Ihre Forschung konzentrierte sich auf Umweltkonflikte, die durch den Goldrausch in Bergbauregionen entstanden. Wie konnten Sie Ihr Wissen anwenden?
Ich habe den Umweltrassismus in Kolumbien und die ungleiche Verteilung des Wohlstands insbesondere in ländlichen Gebieten erforscht. Dabei habe ich schon immer Methoden angewandt, um Betroffene zu beteiligen. Das Ziel des Präsidenten war, dass wir so viel wie möglich mit den lokalen Gemeinschaften zusammenarbeiten und mit ihnen neue politische Strategien für die Energiewende entwickeln. Wir traten also in Dialog mit vielen verschiedenen Gemeinschaften wie Gewerkschaften und indigenen Völkern und haben versucht, ihre Vorstellungen von Veränderungen zu formulieren und regionale Unterschiede zu berücksichtigen. Das war eine große Herausforderung, die wir als Regierung sehr erfolgreich gemeistert haben. Aber die Brücke zum privaten Sektor zu schlagen, ist schwieriger.
Wenn die Umwelt nach dem Weggang eines solchen Unternehmens stark geschädigt wurde und die Wasserressourcen knapp geworden sind, welche Schritte braucht es, um das ökologische Gleichgewicht wiederherzustellen?
Es braucht eine Planung unter Beteiligung der Betroffenen. Um das Prodeco-Problem zu lösen, haben wir beispielsweise ein Jahr lang Workshops mit den lokalen Gemeinden und den Gewerkschaften abgehalten und versucht, gemeinsam mit ihnen einen neuen Regionalentwicklungsplan zu erstellen. Eines der größten Probleme ist, wie man es später finanziert.
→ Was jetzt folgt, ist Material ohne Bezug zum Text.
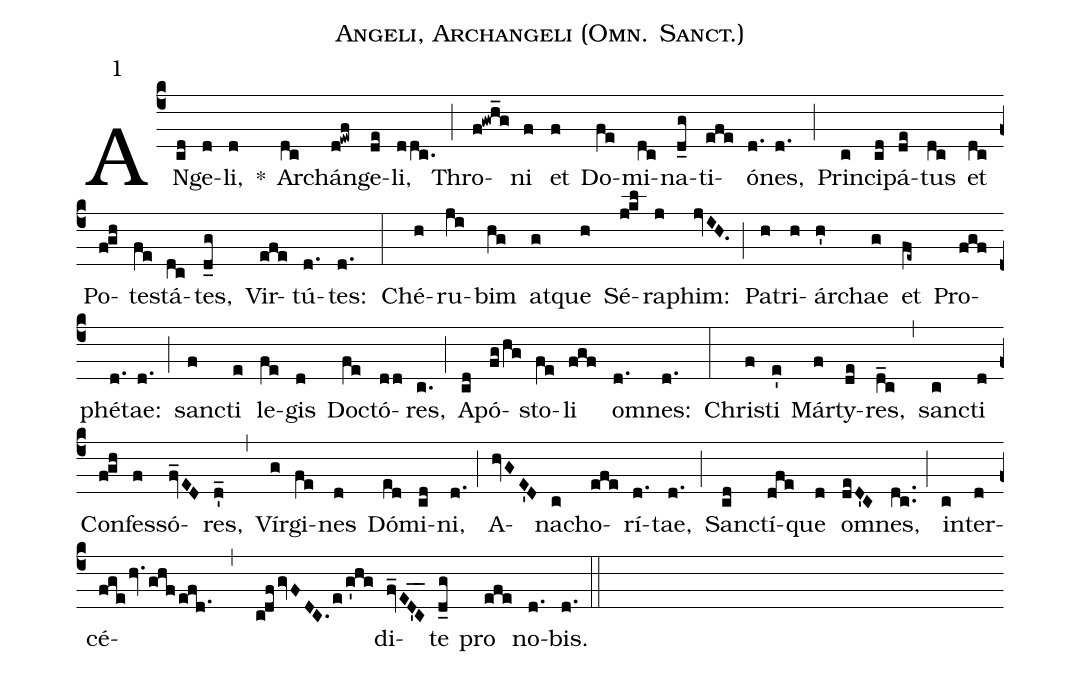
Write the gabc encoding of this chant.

name:Angeli, Archangeli (Omn. Sanct.);
mode:1;
annotation:1;
office-part:Antiphonae;
%%
(c4) AN(cd)ge(d)li,(d) *() Arch(dc)án(d!ewf)ge(de)li,(ddc.) (;) Thro(f!gwh_g)ni(f) et(f) Do(fe)mi(dc)na(d_g)ti(efe)ó(d.)nes,(d.) (;) Prin(c)ci(cd)pá(de)tus(dc) et(dc) Po(f!gh)te(fe)stá(dc)tes,(d_g) Vir(efe)tú(d.)tes:(d.) (:) Ché(h)ru(ji)bim(hg) at(g)que(h) Sé(j!kl)ra(j)phim:(jvIH.) (;) Pa(h)tri(h)ár(h')chae(g) et(fe~) Pro(fgf)phé(d.)tae:(d.) (;) san(f)cti(e) le(fe)gis(d) Do(fe)ctó(dd)res,(c.) (;) A(cd)pó(fg/hg)sto(fe)li(fgf) o(d.)mnes:(d.) (:) Chri(f)sti(e') Már(f)ty(de)res,(d_c) (,) san(c)cti(d) Con(f!gh)fes(f)só(fv_ED)res,(d'_) (,) Vír(g)gi(fe)nes(d) Dó(ed)mi(cd)ni,(d.) (;) A(hvGE'D)na(c)cho(efe)rí(d.)tae,(d.) (;) San(cd)ctí(dfe)que(d) o(deD'C)mnes,(dc..) (;) in(c)ter(d)cé(fge/hv.ghf/efd.1 , c!df/gvFDC./e/g'hg)di(fv_ED'C__)te(d_g) pro(efe) no(d.)bis.(d.) (::)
Die einzigen Finanzierungskanäle, die wir haben, sind Schulden wie Staatsschulden – und da haben wir bereits unsere Grenzen erreicht. Als Russland kein Gas mehr verkaufte, fragte uns Deutschland, ob wir die Kohleexporte ausweiten könnten. Seit dreißig Jahren exportiert Kolumbien Kohle nach Deutschland. Es gibt also einen historischen Bedarf an unseren Energiequellen für den Energieverbrauch in Deutschland. Deshalb finden wir Kompensationen oder Ausgleichszahlungen von Partnerländern wie Deutschland für den Übergang angemessen. Präsident Petro hat mit Bundeskanzler Olaf Scholz über Schuldenumwandlungen für Klimaschutzmaßnahmen gesprochen. Die Idee ist, dass wir die Auslandsschulden nicht mehr bezahlen und diese stattdessen für Klimaschutzmaßnahmen oder soziale Investitionen verwenden. Aber das zu entscheiden, liegt bei den Banken und den jeweiligen Regierungen.